= Description of the task =
Reproduce the part of the records that opens with the line containing "name author: Steud." and closes with the line containing "locality: Near Matias Hernandez", renaming "country" to "nation" and leaving everything else as it is.

━━ Given entries ━━

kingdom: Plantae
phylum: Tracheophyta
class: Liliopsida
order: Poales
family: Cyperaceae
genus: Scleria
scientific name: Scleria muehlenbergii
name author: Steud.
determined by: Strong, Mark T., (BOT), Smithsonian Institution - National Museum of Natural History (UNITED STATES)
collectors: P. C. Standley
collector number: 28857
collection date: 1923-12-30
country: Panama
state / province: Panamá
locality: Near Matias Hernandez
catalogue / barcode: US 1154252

━━━
━━ Given entries ━━

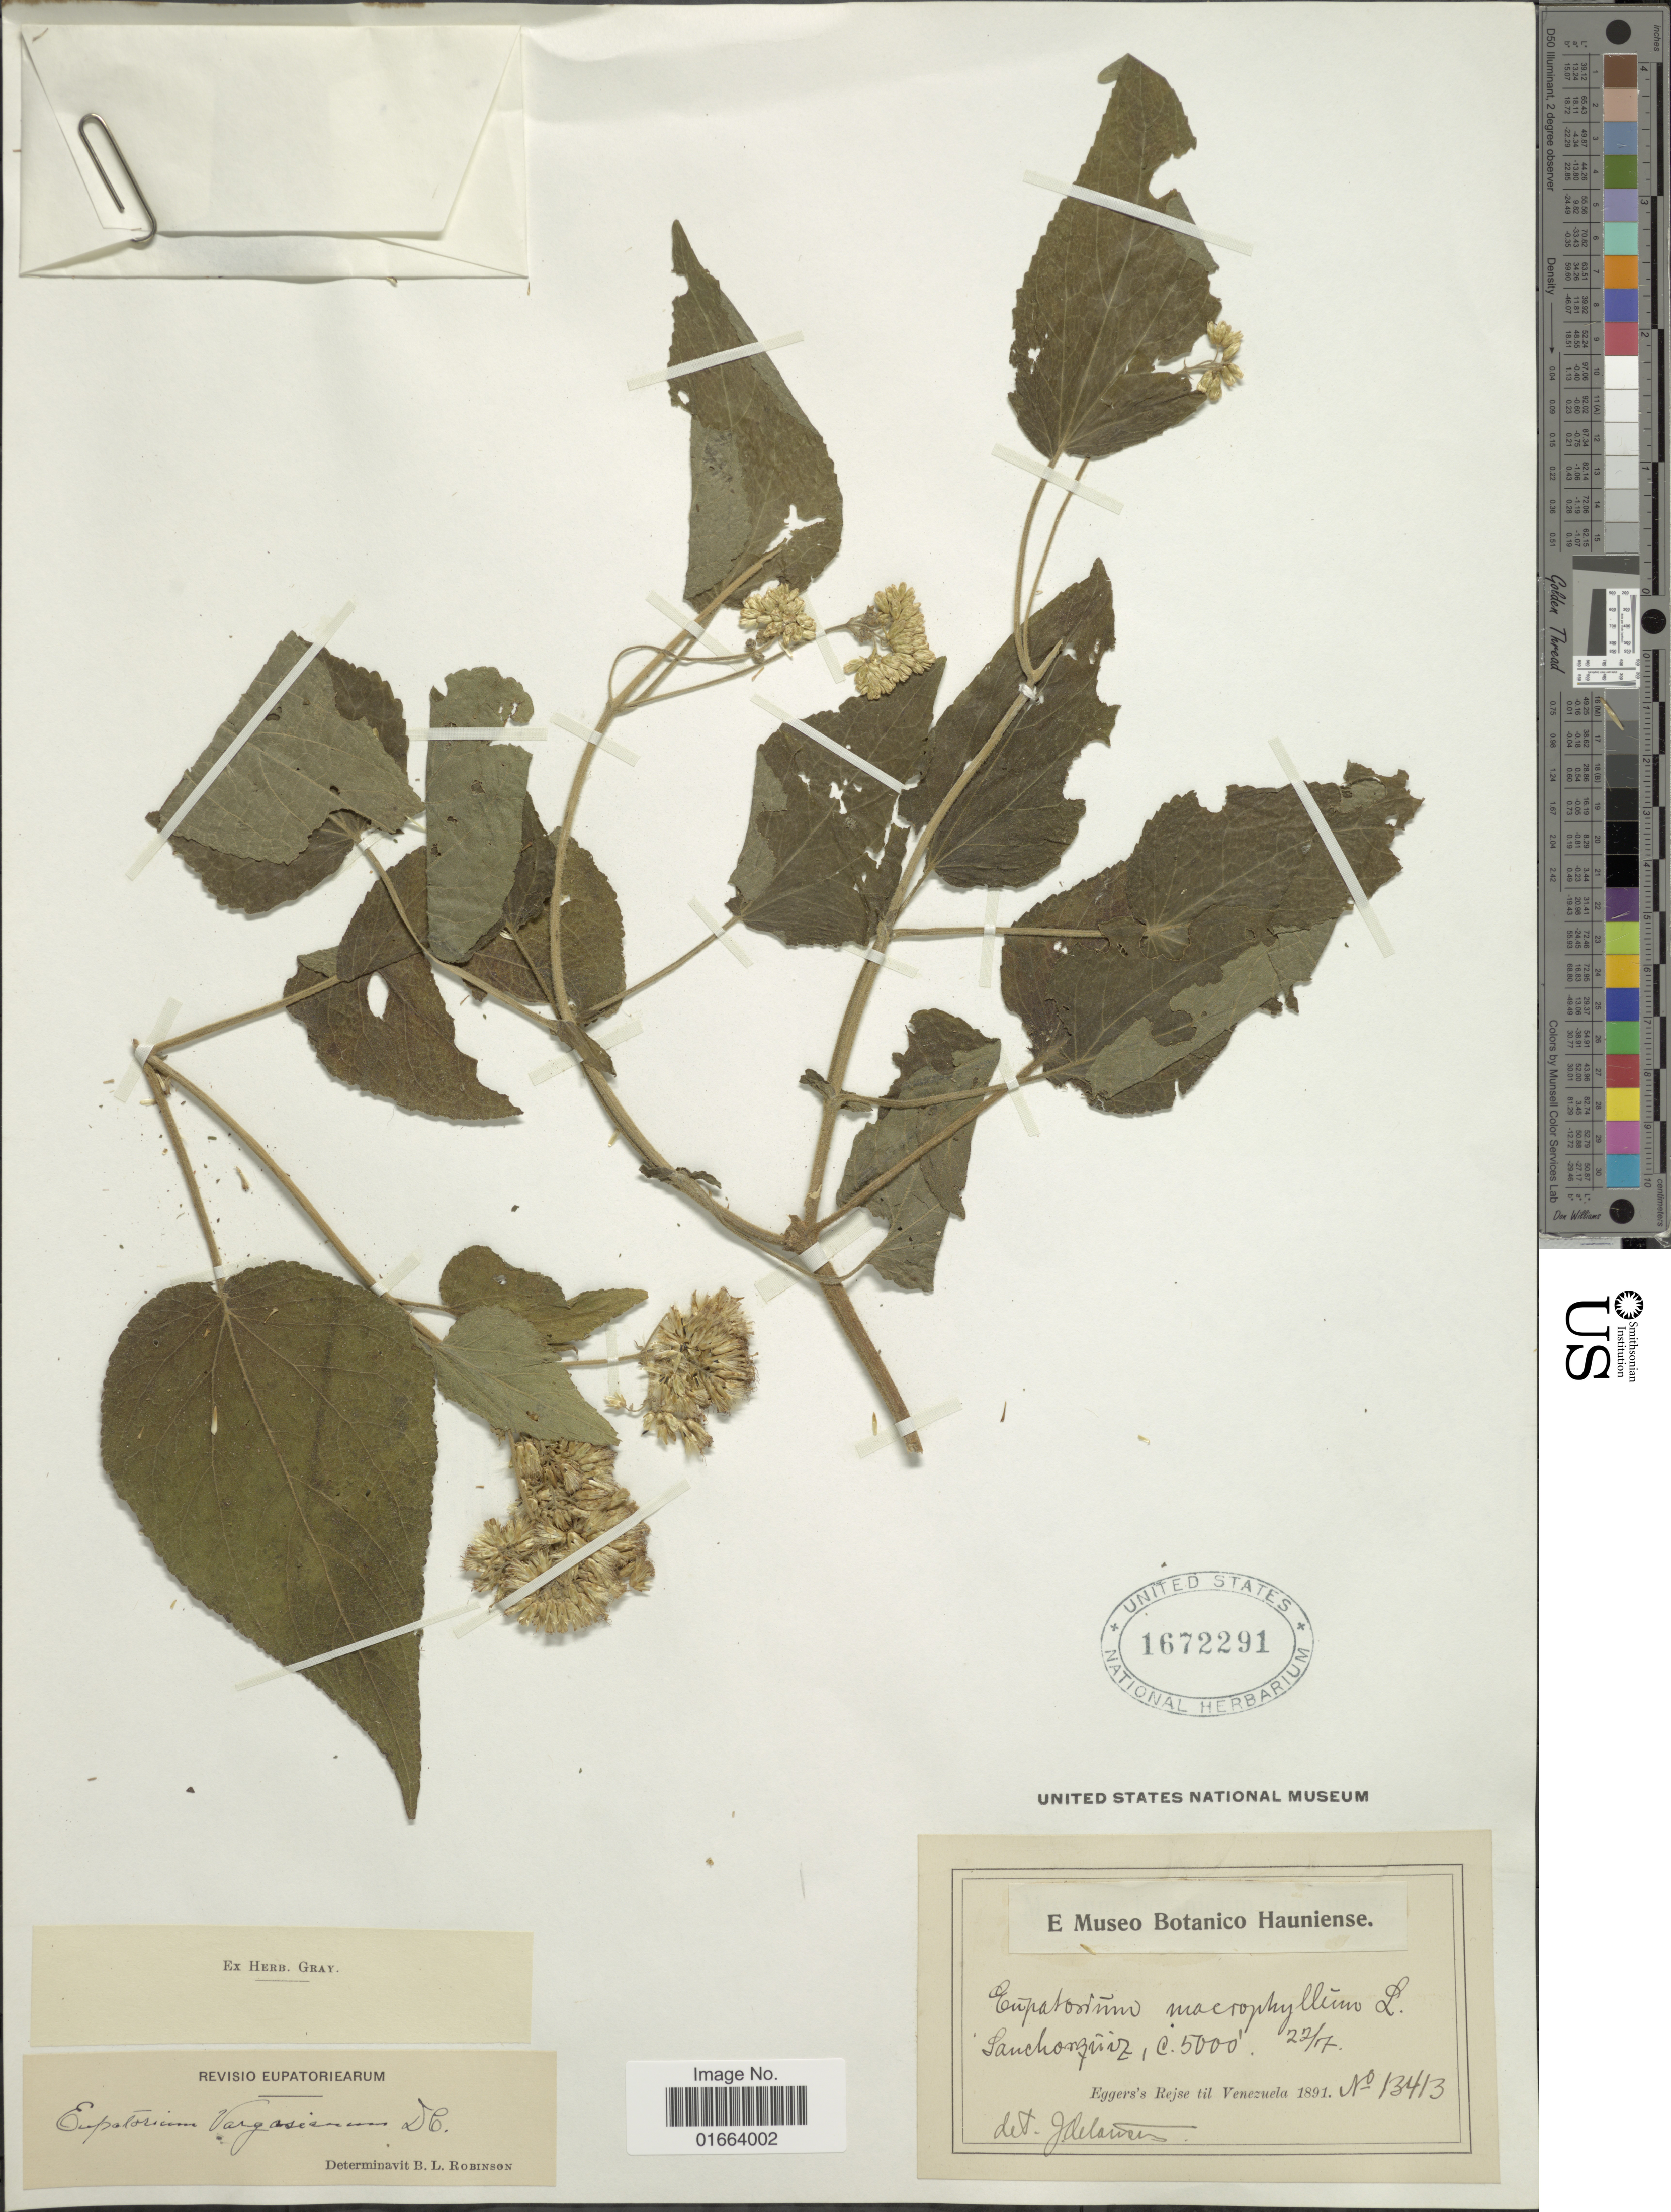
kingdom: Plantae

━━━

= Answer in full =
name author: Steud.
determined by: Strong, Mark T., (BOT), Smithsonian Institution - National Museum of Natural History (UNITED STATES)
collectors: P. C. Standley
collector number: 28857
collection date: 1923-12-30
nation: Panama
state / province: Panamá
locality: Near Matias Hernandez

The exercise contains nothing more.